● **Task objective**: Within the material below, count each line holding the string "positivity" and return the total alone.

● **Raw data**:
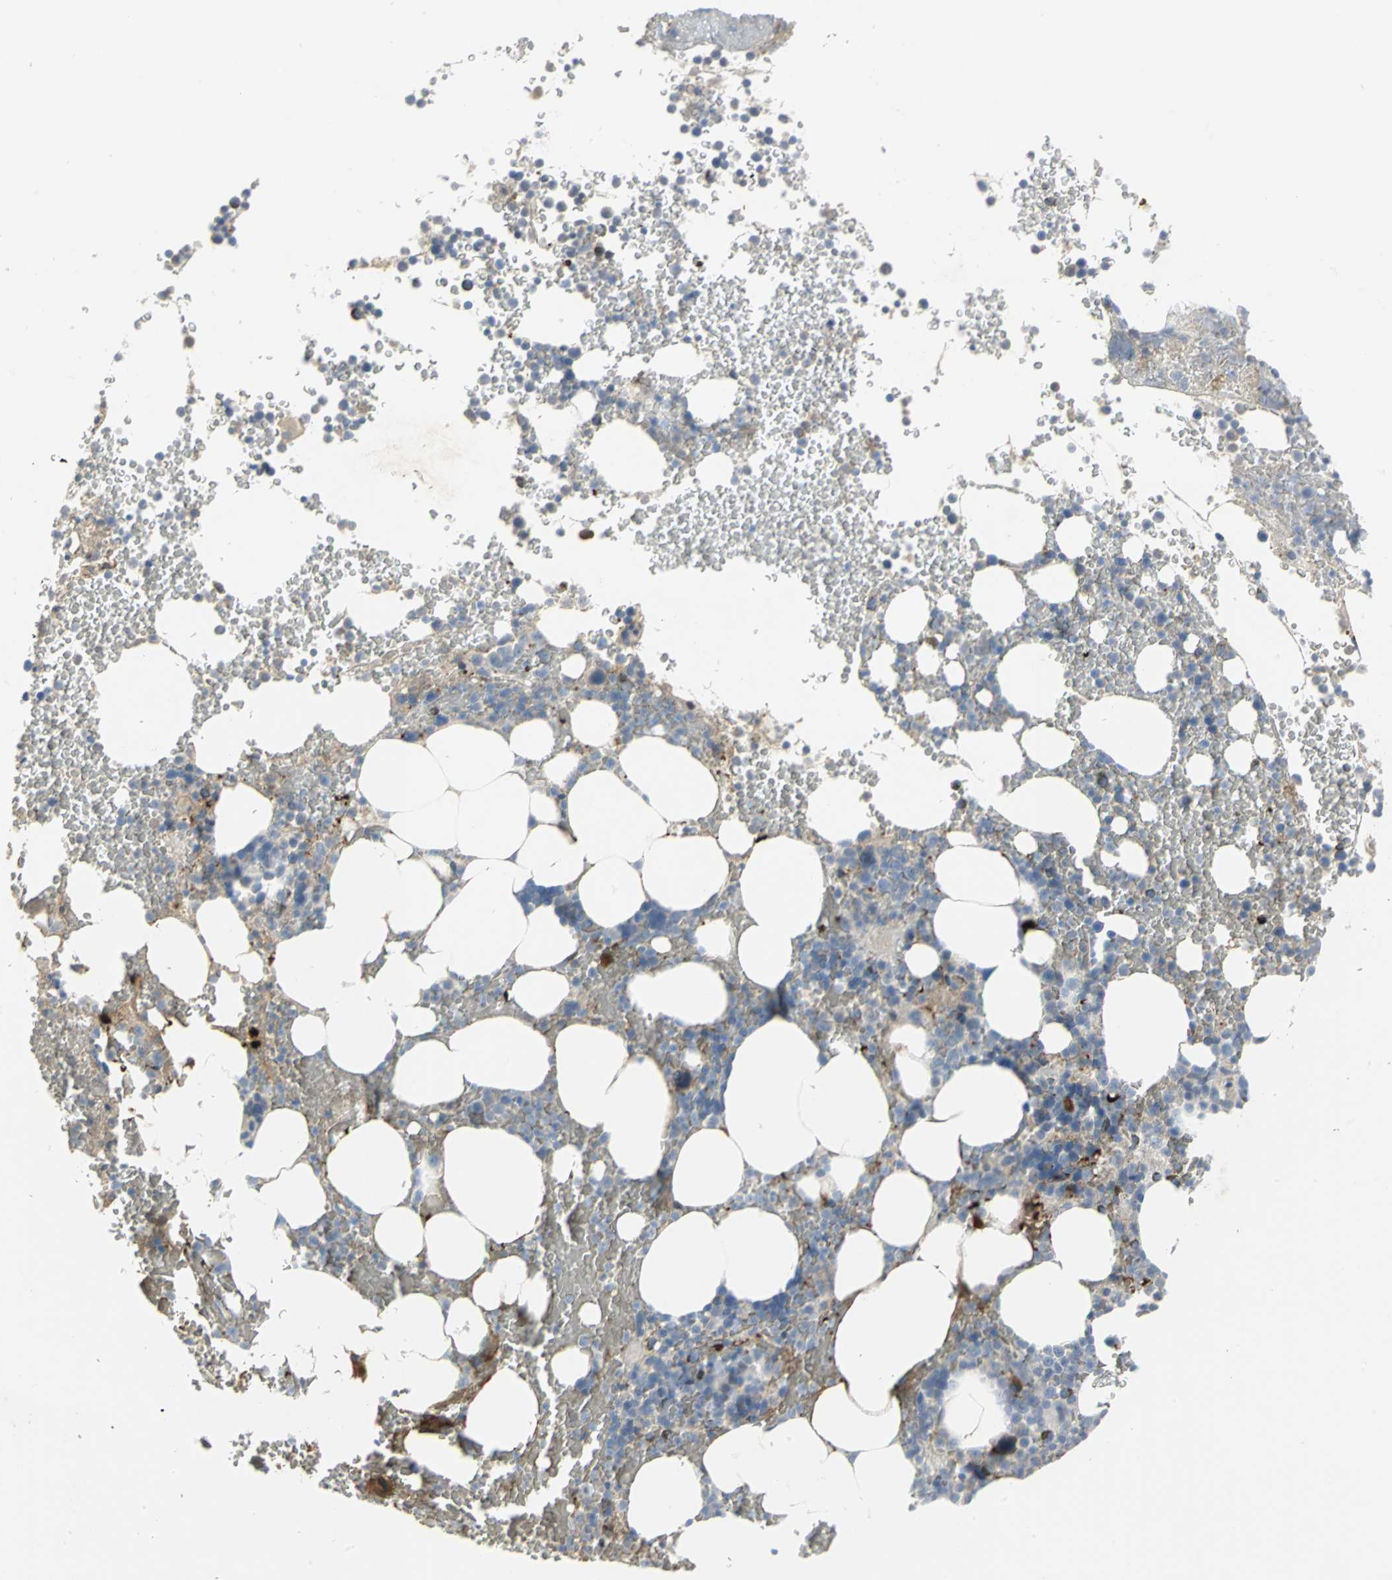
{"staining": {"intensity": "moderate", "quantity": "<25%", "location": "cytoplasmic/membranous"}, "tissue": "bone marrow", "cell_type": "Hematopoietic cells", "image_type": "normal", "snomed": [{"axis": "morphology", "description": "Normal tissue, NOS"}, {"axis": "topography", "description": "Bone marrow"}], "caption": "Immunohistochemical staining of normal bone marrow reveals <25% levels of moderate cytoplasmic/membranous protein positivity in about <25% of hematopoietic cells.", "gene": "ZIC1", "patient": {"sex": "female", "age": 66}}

* * *

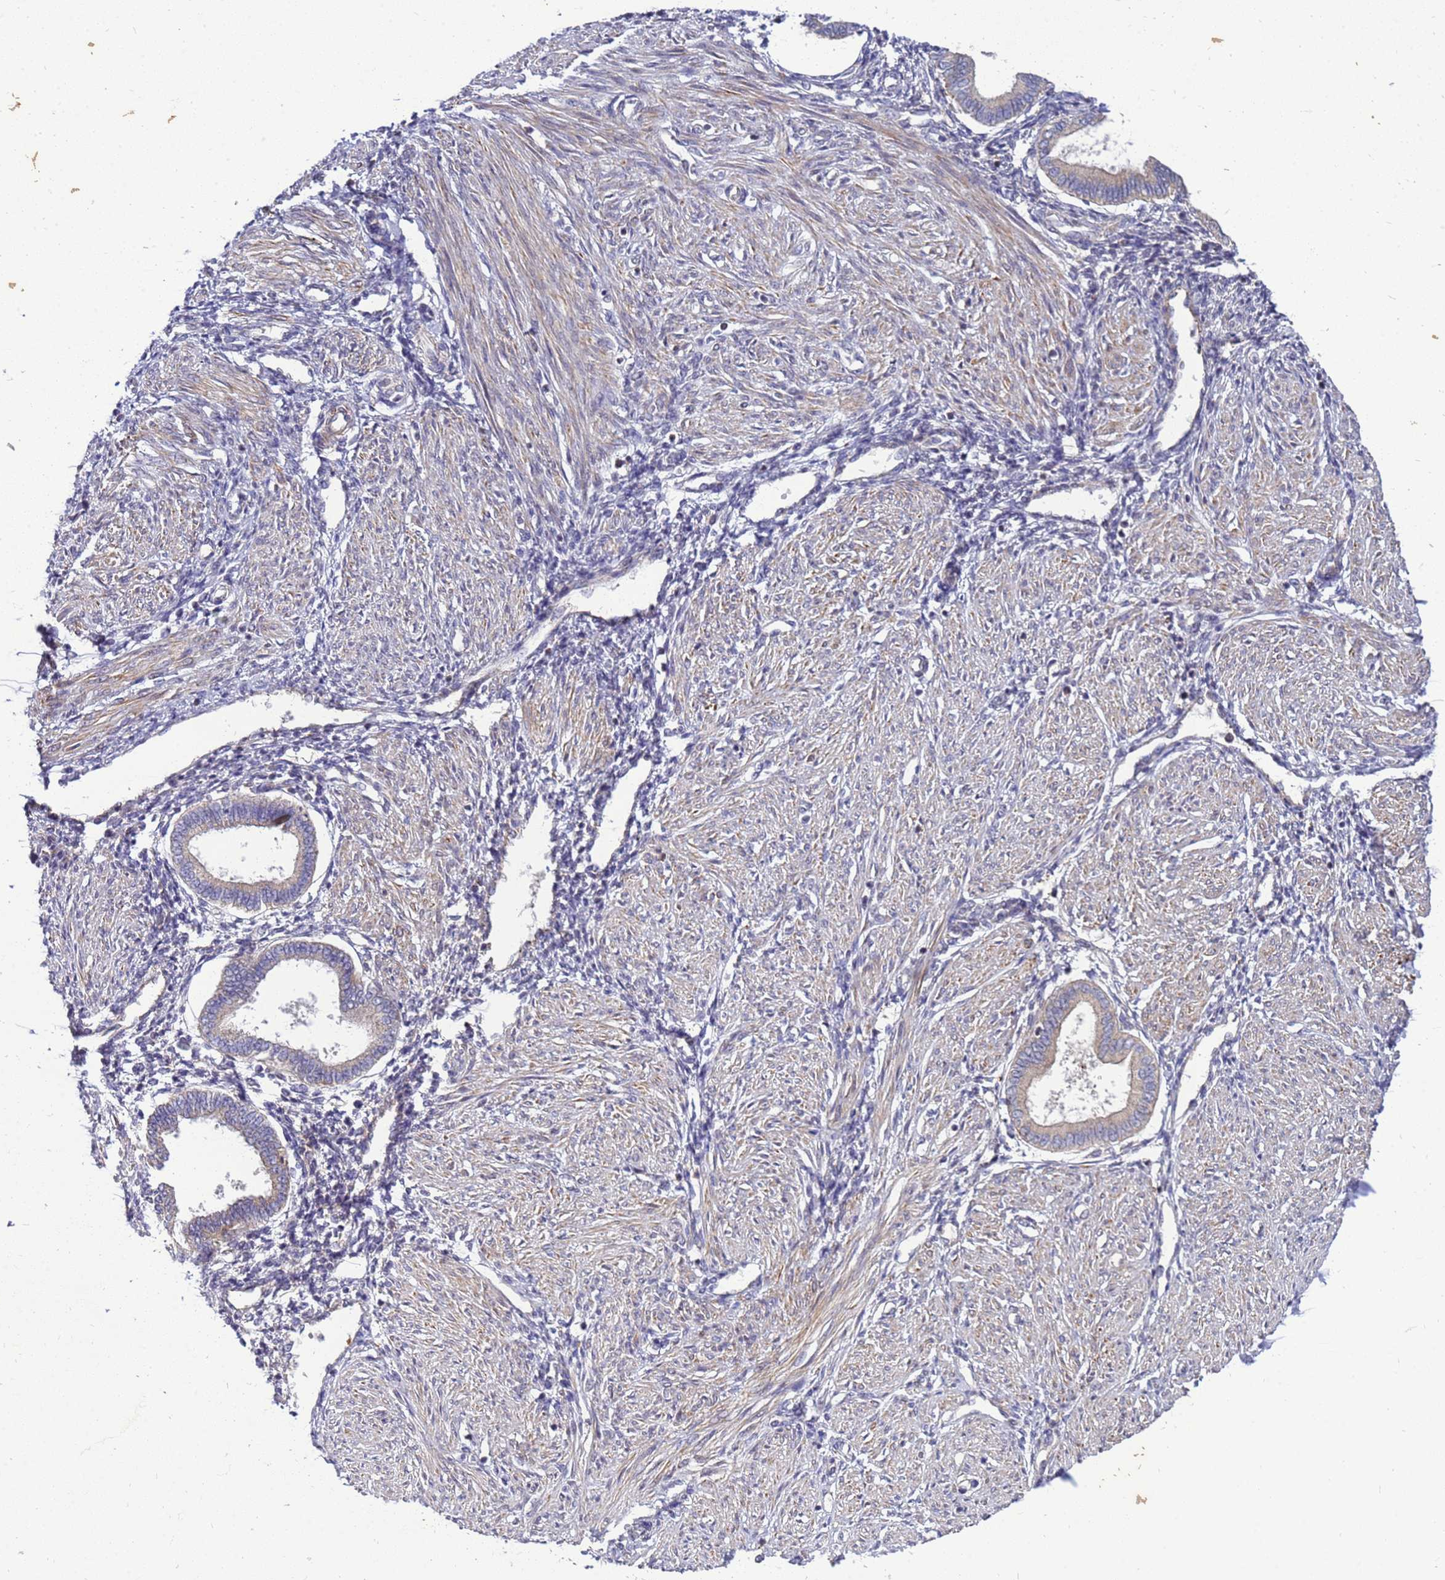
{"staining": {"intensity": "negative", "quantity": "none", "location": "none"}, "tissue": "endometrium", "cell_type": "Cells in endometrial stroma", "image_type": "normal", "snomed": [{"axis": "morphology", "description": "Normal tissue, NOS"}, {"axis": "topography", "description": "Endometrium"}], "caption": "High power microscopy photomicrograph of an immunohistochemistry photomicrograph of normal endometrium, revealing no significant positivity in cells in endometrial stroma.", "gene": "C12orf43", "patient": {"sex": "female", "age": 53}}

--

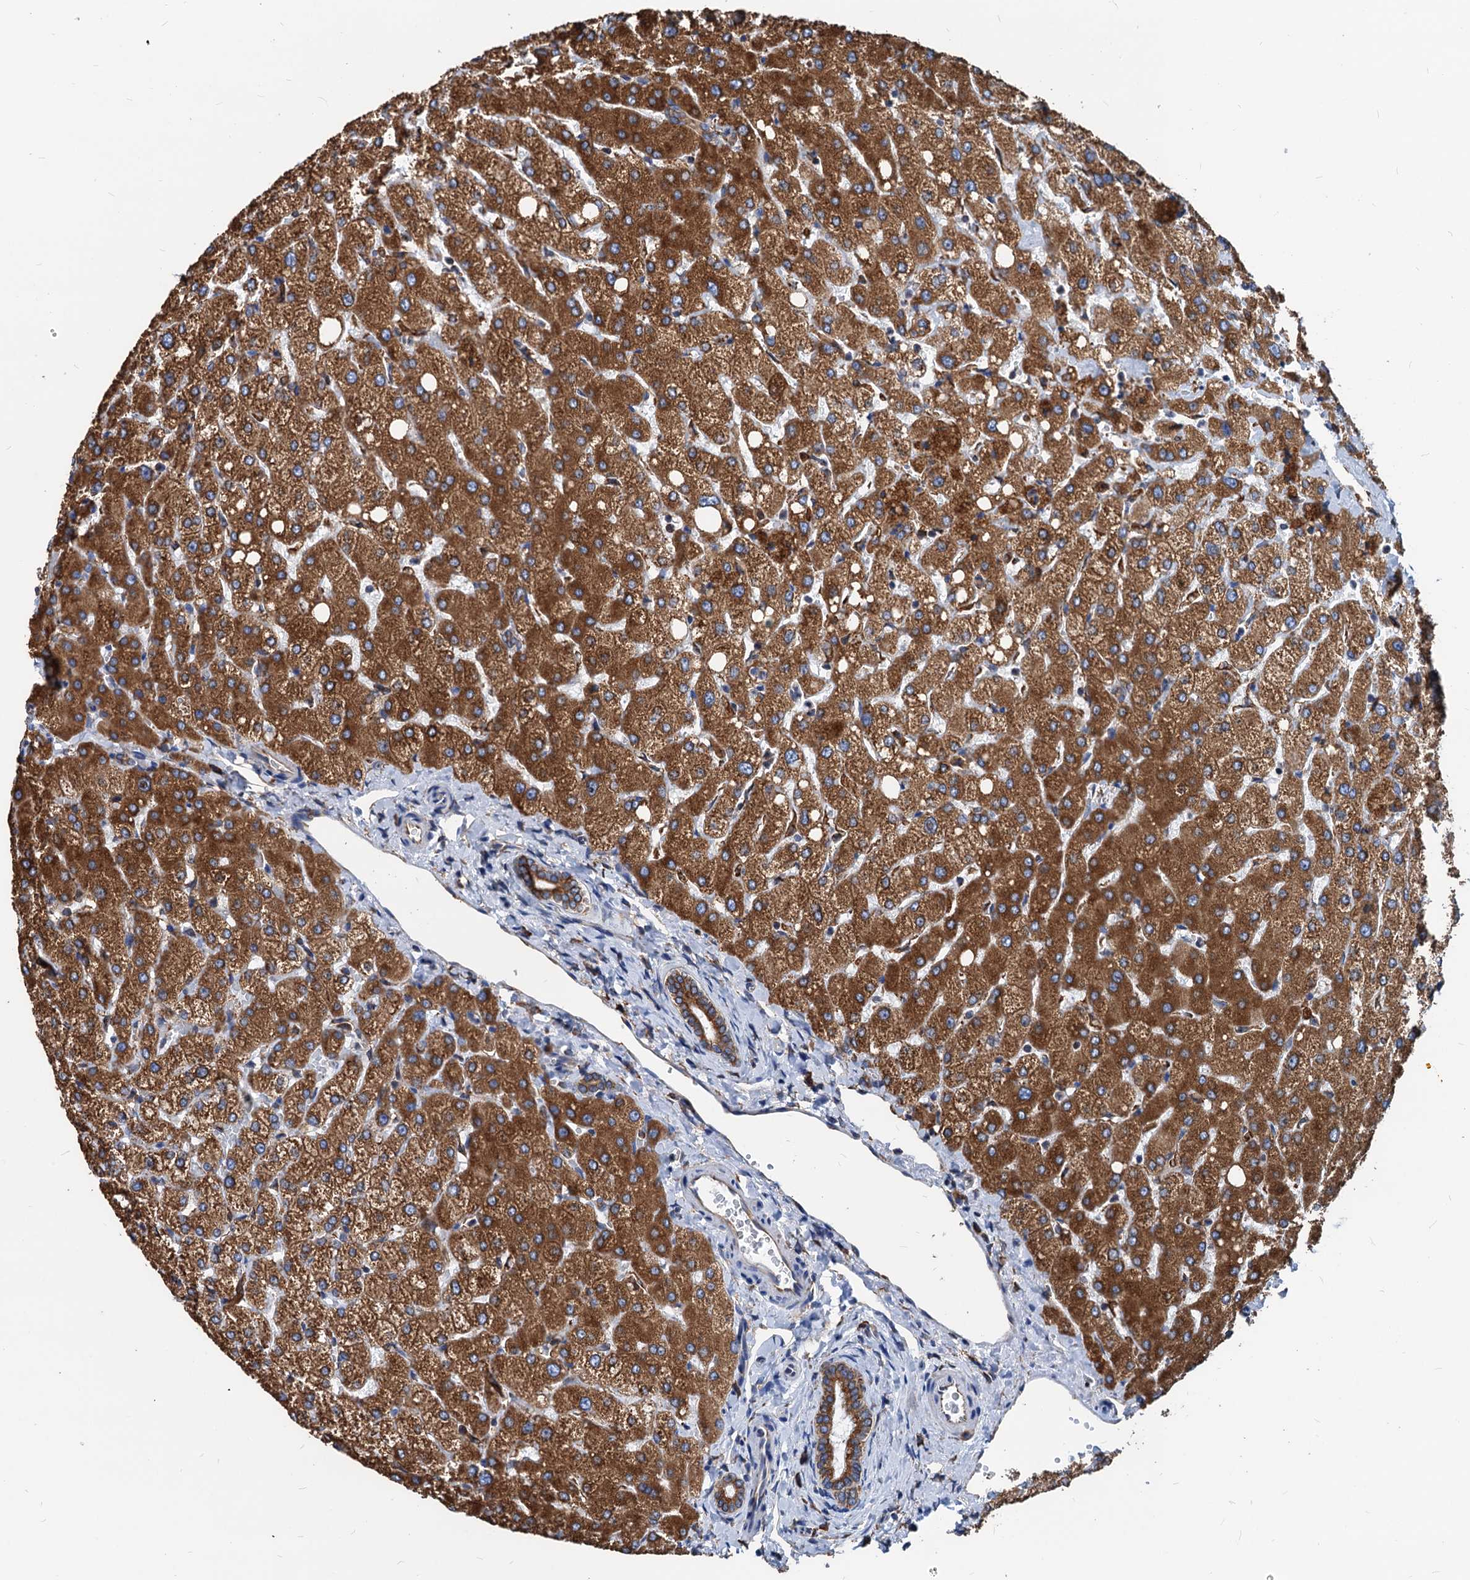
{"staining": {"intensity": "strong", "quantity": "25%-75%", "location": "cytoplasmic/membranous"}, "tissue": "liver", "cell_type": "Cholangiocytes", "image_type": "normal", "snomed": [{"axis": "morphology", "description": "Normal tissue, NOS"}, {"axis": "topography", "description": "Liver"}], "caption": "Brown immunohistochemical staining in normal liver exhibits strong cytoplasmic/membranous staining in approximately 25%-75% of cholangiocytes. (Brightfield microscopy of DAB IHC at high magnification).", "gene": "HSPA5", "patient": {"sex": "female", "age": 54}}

● **Your response**: 2